Außerdem kommt „Kongo“ von Dominic Johnson aus dem Verlag Brandes und Aspel zur Sprache, in dem der Autor keine Perspektive für das Land benennen könnte.
An Spielen hat die Redaktion „Blox“ von Wolfgang Kramer und anderen aus dem Ravensburger Verlag ausprobiert, ein vielschichtiges Spiel ohne Einstiegsschwierigkeiten, optisch aber ein Kühlschrank, so der Rezensent.
Außerdem untersucht: „Big Points“ von Schmidt-Spiele unter der Überschrift „Scheibchenweise“, das Spiel sei „taktisch raffiniert und gut für manche Revange“.
Focus
Auf zwei Seiten stellen Katrin Sachse und Christian Sturm den Strafverteidiger Rolf Bossi unter der Überschrift „Spezialist für das Böse“ vor. Anlass ist das Erscheinen seiner Autobiografie „Hier stehe ich“ im Gütersloher Verlagshaus.
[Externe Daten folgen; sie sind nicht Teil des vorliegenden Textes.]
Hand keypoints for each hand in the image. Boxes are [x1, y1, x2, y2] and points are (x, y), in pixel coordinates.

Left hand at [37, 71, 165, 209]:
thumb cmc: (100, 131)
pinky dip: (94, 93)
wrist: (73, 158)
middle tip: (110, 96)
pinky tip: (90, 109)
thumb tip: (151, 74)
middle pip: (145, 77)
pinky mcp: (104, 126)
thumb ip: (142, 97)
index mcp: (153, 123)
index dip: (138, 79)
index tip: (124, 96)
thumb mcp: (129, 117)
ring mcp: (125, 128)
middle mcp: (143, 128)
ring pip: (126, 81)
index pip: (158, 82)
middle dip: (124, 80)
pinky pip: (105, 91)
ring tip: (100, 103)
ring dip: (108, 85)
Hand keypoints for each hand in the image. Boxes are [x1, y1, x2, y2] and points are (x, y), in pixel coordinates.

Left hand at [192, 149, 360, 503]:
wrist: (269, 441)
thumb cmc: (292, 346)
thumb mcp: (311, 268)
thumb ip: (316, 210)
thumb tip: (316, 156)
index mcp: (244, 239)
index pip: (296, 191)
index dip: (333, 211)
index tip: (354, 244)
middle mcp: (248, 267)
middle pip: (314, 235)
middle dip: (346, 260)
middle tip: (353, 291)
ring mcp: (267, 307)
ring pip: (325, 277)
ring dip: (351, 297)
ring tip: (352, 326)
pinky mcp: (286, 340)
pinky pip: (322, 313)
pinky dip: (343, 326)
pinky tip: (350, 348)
In der Literrazia bei Focus geht es Ruth Klügers „Unterwegs verloren“, „Adam und Evelyn“ von Ingo Schulze und Herzzeit (s.o.) und in der Rubrik Sachbuch wird auch die Autobiografie von Volker Schlöndorff (siehe oben in der WELT) vorgestellt.
Der Spiegel
Unter dem Titel „Dialog mit sich selbst“ wird Max Frischs „Schwarzes Quartett“ (Suhrkamp) vorgestellt: „Reizvoll ist, wie Frisch hier mit seinen früheren Ansichten in einen Dialog tritt.“
„Gewissheit des Unglücks“ betitelt Doja Hacker ihren Artikel über Autor Wolfgang Koeppen. Der bei Suhrkamp erschienene Briefwechsel mit seiner Frau Marion Koeppen “ …trotz allem, so wie du bist“ offenbare ihre Alkoholsucht, die vermutlich der Grund für sein Verstummen gewesen sei.
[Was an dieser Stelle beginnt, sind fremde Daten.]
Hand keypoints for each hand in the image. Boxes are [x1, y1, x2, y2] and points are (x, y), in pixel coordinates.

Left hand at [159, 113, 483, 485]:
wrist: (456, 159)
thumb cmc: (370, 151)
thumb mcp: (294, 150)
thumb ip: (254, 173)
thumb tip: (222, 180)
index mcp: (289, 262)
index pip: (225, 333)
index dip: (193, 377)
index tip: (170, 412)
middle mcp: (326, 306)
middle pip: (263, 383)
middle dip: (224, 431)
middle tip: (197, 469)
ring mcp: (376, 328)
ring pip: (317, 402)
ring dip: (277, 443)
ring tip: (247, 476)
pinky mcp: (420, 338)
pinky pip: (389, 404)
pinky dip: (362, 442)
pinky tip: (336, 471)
Und unter „Das Buch der alten Dame“ schreibt Ansbert Kneip über die 93-Jährige Autorin Lorna Page, die durch eine missverständlich formulierte Pressemitteilung zur Bestsellerautorin und Heldin wurde. Ihr Buch „A Dangerous Weakness“ liegt (noch) nicht im Deutschen vor.
Aufgegriffen wird auch die Verfilmung von Bohumil Hrabals Schelmenroman „Ich habe den englischen König bedient“ (Suhrkamp).